For this week’s rare whisky reviews, Angus MacRaild picks out three old, extremely scarce – and, in two cases, historically important – bottlings from the Scotch Malt Whisky Society (SMWS).
It’s easy sometimes to overlook the importance of the early SMWS bottlings in laying the groundwork for the more widespread appreciation of single cask, cask strength single malts that blossomed quietly throughout the 1980s and 1990s. Along with other new-wave Scottish bottlers such as James MacArthur, and latterly Signatory, the SMWS slowly evolved ideas of what kinds of whisky could be bottled, and how they were bottled.
Diving in at the deep end, MacRaild finds much to admire in what is not only the first SMWS bottling of Brora, but the first commercial bottling of it as a single malt. Distilled in 1976 and bottled in 1989, the 61.1 Brora proves a satisfyingly big, classically peat-forward example of this mythical make.
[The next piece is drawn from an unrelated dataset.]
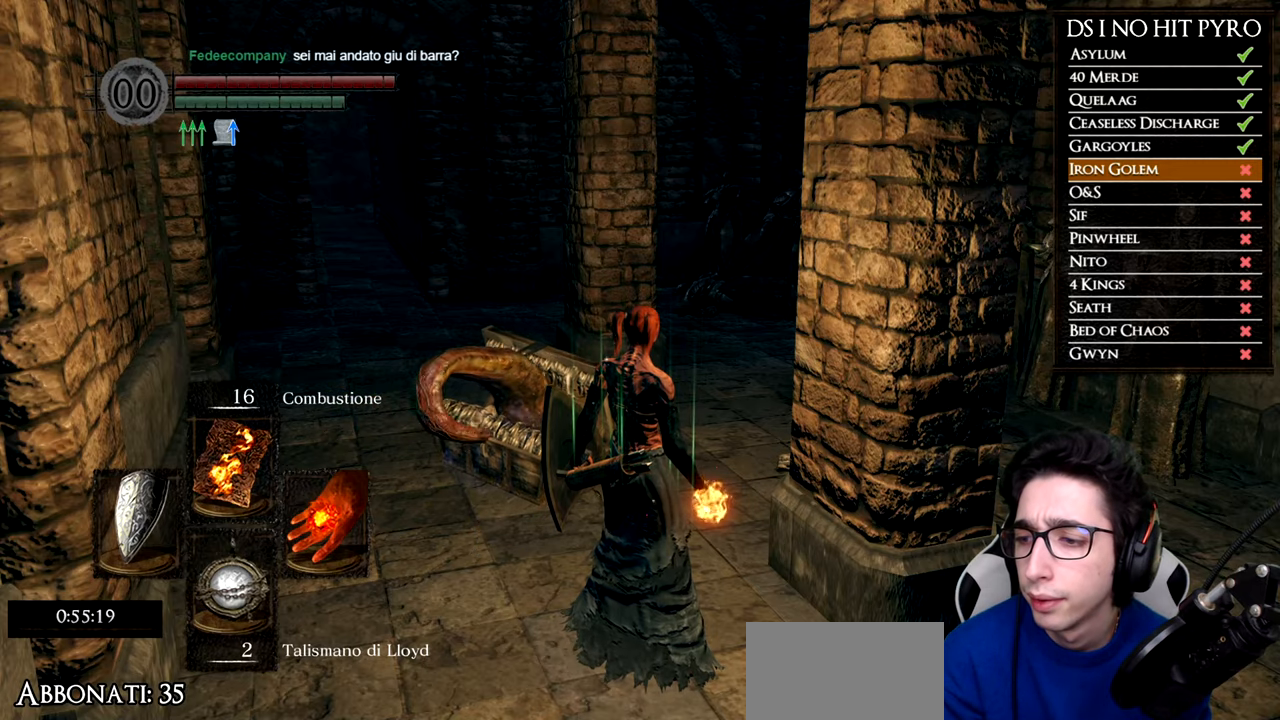
{"buttons": [], "left_stick": "center", "right_stick": "center", "events": []}
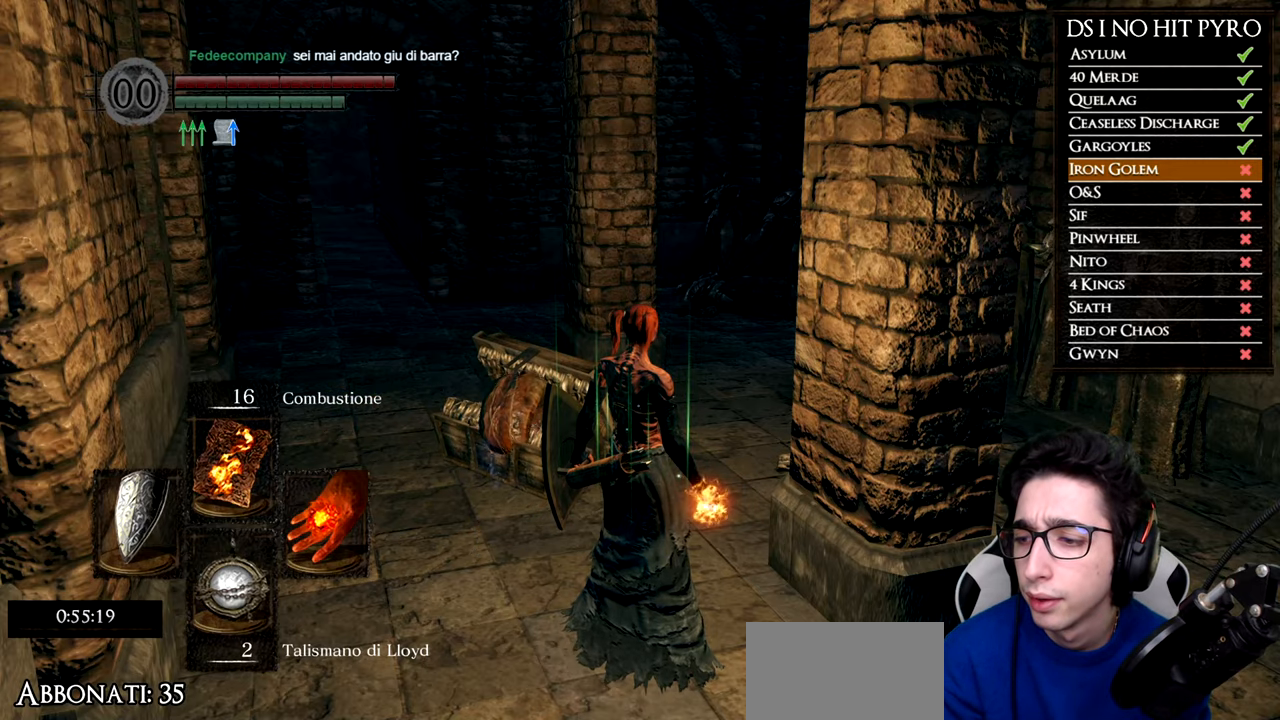
{"buttons": [], "left_stick": "up", "right_stick": "center", "events": [[317, "left_stick", "up"]]}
The Brora bottling undeniably enjoys something of a cult status among enthusiasts. However, thanks to the perhaps unintended quirks of the Society’s coding system, Glenfarclas 1975 1.1 carries an understandably hallowed iconography about it – one with a more direct and broader appeal than the 61.1 bottling. However, as MacRaild notes, it is a vastly different animal to the potent Highlander.
Last, but by no means least, a scarce example of one of the Society’s Port Ellens, 43.10, is a 1978 distillation bottled in 1996, one which MacRaild finds exemplifies the distillery’s better, and more enigmatic, qualities.